Peace and Quiet: The Night Eats The World (2018)
My dear readers, though I don’t believe it has attracted the notice of anyone in my particular social set, I sometimes find myself adrift at larger gatherings. I certainly cannot claim to have ever been the proverbial “life” of a party, holding court in a circle of admiring onlookers with banter and tasteful anecdotes. The slasher films of the 1980s have made me achingly familiar with various brands of class clowns and cut-ups and yet it does not seem to be within the natural breadth of my abilities to imitate their merry antics. There is a parlor trick I have have been working on as of late in the hopes of winning some popular favor but thus far the effect has been diminished by the low rate of surviving rabbits.
Sam (Anders Danielsen Lie), a Parisian musician with a recently soured romance on his hands, has similar misgivings about large gatherings. He reluctantly attends a raucous party in the hopes of recovering some inadvertently pilfered recordings and manages to catch a bit of a snooze in a back office while waiting for one last bit of closure with his former paramour. When he wakes, he finds the world to be a tad askew. A wave of carnivorous undead have taken over the streets and, at least as far as he can see, Sam is the last living person.
But even though life as he has known it is over, there is still plenty to keep Sam occupied. There’s tidying up after a party turned bloodbath. There’s his musical career to think of, which Sam refuses to give up on despite the noticeable lack of potential audience members. And there’s even Alfred (Denis Lavant), a zombie trapped in an elevator shaft with whom Sam can make pleasant, if somewhat one-sided conversation. With all this activity, Sam hardly finds a reason to leave the apartment building and given the consistent crowd of animated cadavers piled at his doorstep, staying indoors seems a sensible approach. But confinement and solitude take their toll and Sam is forced to confront the very real possibility that his stores of both food and sanity may eventually dwindle.

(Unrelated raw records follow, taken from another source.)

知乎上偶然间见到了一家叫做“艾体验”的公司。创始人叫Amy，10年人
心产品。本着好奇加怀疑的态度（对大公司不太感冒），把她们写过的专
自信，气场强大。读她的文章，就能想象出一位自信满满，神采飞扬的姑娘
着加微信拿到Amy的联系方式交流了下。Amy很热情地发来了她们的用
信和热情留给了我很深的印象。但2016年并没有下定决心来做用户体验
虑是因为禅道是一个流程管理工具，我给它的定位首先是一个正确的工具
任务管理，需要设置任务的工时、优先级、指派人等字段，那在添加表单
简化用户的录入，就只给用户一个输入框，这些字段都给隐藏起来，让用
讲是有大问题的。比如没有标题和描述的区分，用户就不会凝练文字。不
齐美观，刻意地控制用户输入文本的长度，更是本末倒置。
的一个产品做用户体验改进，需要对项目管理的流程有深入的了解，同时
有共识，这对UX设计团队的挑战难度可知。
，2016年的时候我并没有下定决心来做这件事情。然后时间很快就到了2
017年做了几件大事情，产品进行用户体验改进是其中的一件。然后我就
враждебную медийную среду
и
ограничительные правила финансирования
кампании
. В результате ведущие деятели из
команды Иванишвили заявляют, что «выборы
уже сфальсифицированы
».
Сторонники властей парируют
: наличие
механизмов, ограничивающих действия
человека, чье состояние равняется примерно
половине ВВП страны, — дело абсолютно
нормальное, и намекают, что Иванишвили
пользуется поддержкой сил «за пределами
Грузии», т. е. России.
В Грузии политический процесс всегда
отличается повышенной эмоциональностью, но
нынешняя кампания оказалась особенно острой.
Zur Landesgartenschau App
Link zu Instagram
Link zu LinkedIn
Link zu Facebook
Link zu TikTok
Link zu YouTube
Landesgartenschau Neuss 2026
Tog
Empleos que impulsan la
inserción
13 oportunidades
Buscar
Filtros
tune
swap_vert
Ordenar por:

Beyond the sparse opportunities for dialogue, The Night Eats The World manages to be a profoundly hushed film. This particular batch of the undead are sensitive to clamor of any kind and Sam lives a primarily inaudible existence. And the zombies are hardly clanging about the place themselves, emitting little more than a faint joint crack or two at their most mobile and energized. Quietude is the film’s greatest asset, adding an extra layer of torture for its musically-minded protagonist and, better still, providing a lovely platform for Denis Lavant, one of contemporary cinema’s finest silent performers. Though some of their scenes are a bit bogged down by Sam’s tedious desire to communicate, a little peace and quiet is all Mr. Lavant needs to imbue a shambling, murderous corpse with more humor and humanity than can be found in most living characters.
The Night Eats The World runs 93 minutes and is rated TV-14.